Cansever et al. proposed a RDD protocol for two teenagers with high-grade B cell non-Hodgkin’s lymphoma who developed HSR to rituximab. This protocol involved 14-steps using three solutions with different concentrations. The initial dose was 1:50,000 of the total dose and the increment of the infusion rate was approximately 0.5 mg/kg/hour, with the final infusion rate not exceeding 2 mg/kg/hour [125], similar to the protocol proposed by Dilley et al. [134]. RDD is a costly and time-consuming procedure, possibly associated with serious reactions. This approach can be considered when valid alternatives are unavailable, because of lower efficacy or greater toxicity of alternative drugs, as well as when using mAbs. Weight-based RDD protocols with a slower final infusion rate than standard protocols are effective in reducing the risk of HSRs in children. Cohort studies on mAbs desensitization in children are lacking, and pediatric protocols simply adapt those used for adults [138]. The availability of standardized protocols is crucial for the success of this procedure.

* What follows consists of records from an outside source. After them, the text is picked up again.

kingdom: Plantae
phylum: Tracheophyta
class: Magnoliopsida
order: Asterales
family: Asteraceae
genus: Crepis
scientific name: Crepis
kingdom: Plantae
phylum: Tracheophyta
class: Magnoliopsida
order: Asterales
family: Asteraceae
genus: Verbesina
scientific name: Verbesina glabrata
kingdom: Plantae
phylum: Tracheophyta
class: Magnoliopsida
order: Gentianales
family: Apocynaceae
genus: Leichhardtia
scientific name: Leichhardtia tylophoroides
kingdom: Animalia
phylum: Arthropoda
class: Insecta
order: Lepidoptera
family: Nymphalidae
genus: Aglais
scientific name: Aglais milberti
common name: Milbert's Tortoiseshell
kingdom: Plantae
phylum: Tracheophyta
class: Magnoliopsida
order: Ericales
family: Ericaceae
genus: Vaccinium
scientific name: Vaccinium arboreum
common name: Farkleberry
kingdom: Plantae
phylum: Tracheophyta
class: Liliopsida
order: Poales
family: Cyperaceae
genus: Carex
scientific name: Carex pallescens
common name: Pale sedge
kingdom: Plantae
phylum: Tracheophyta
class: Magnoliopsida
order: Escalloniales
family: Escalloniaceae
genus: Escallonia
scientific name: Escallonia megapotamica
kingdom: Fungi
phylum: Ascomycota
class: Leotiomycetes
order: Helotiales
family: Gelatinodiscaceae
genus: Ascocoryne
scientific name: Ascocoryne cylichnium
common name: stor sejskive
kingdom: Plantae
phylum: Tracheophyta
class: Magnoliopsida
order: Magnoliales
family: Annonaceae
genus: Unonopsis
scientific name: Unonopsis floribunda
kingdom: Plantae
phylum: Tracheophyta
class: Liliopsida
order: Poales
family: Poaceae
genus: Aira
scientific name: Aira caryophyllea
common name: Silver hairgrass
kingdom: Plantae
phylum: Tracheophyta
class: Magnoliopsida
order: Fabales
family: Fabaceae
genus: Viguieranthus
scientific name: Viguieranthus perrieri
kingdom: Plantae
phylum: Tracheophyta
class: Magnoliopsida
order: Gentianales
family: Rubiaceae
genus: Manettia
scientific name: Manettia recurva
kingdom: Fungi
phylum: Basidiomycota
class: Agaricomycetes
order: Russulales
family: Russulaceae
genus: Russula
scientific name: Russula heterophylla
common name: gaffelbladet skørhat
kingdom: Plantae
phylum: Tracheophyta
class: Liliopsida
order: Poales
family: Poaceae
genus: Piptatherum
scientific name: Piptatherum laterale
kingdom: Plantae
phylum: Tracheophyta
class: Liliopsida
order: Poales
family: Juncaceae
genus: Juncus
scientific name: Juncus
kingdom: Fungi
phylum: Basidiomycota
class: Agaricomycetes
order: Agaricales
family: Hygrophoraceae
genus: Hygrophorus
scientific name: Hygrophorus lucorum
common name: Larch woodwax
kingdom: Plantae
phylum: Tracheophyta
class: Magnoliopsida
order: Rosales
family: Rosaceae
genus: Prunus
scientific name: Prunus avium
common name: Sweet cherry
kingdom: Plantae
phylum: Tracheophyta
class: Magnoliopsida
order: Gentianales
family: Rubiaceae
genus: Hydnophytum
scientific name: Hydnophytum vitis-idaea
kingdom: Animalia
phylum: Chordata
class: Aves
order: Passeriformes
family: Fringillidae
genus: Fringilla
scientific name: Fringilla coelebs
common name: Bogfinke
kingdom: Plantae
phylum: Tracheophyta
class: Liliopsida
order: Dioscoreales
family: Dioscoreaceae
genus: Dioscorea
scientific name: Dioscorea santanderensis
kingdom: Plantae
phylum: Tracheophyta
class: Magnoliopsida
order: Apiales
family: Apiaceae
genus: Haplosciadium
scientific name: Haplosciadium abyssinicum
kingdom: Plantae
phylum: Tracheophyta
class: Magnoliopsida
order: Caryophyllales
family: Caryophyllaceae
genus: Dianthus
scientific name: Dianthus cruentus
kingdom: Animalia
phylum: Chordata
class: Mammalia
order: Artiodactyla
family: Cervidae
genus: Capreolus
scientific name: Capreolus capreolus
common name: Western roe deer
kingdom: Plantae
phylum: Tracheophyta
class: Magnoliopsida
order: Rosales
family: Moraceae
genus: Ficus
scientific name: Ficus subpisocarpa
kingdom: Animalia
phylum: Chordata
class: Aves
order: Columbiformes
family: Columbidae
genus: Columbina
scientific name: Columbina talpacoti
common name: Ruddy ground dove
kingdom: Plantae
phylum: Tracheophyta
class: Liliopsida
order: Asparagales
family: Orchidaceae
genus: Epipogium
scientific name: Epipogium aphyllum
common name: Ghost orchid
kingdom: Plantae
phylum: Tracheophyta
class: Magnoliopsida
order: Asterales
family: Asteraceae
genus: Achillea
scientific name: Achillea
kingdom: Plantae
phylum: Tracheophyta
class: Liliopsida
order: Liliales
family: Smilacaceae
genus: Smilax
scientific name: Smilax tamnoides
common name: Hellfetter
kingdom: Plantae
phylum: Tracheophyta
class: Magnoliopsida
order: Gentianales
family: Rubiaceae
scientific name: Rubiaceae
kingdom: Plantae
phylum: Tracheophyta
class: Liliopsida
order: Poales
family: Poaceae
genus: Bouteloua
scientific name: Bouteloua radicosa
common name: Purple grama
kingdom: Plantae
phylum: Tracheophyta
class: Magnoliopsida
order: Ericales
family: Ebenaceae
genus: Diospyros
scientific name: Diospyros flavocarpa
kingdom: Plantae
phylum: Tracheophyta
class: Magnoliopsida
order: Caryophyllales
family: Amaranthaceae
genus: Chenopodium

5. Anti-Drug Antibodies (ADAs)

There is an increasing number of studies focused on new emerging approaches to predict, reduce or reverse biotherapeutic immunogenicity of BDs [139] while lowering the risk for hypersensitivity reactions. The development of ADAs may elicit hypersensitivity reactions by themselves or after the formation of a drug/ADA immune complex (IC). For example, in Type I hypersensitivity, IgE isotype ADAs are formed after a first or repeated exposure to the BD, leading to cross-linking of Fcε receptors on basophils, and mast cells provoking degranulation and release of mediators involved in anaphylaxis. This mechanism has been described in patients receiving infliximab [100]. Also, IgG isotype ADA can cause atypical anaphylaxis through activation and release of plated activating factor by neutrophils. Type III reactions occur subsequently to ADA/BD complex formation. IC deposition in blood vessels can cause thromboembolic phenomena as described with adalimumab [140]. Moreover, ADA production can neutralize the effects of BDs. Sometimes, ADA’s side effects can be reduced by using concomitant immunomodulatory agents. For example, patients with rheumatoid arthritis, spondylarthritis, and Crohn’s disease, and treated with anti-TNF-α agents, have benefited from concomitant methotrexate treatment [141].

6. Conclusions

mAbs are even more widely used in children in order to treat rheumatic, autoinflammatory and oncological diseases. True HSRs occur rarely, but when suspected a complete allergy work-up is mandatory. Besides the difficulties of performing a complete allergy work-up in children (i.e., poor tolerance of skin testing, risk for reactions during provocations, difficulty in reporting symptoms) as for any other drugs, BDs also have limitation due to costs of the medication itself. Today, pediatric studies, evaluating the diagnostic value of skin testing, and in-vitro testing in cases of suspected HSRs to BDs, are missing. In particular, sensitivity, specificity, positive and negative predictive values of those tests derived from adults need to be addressed in large samples of children.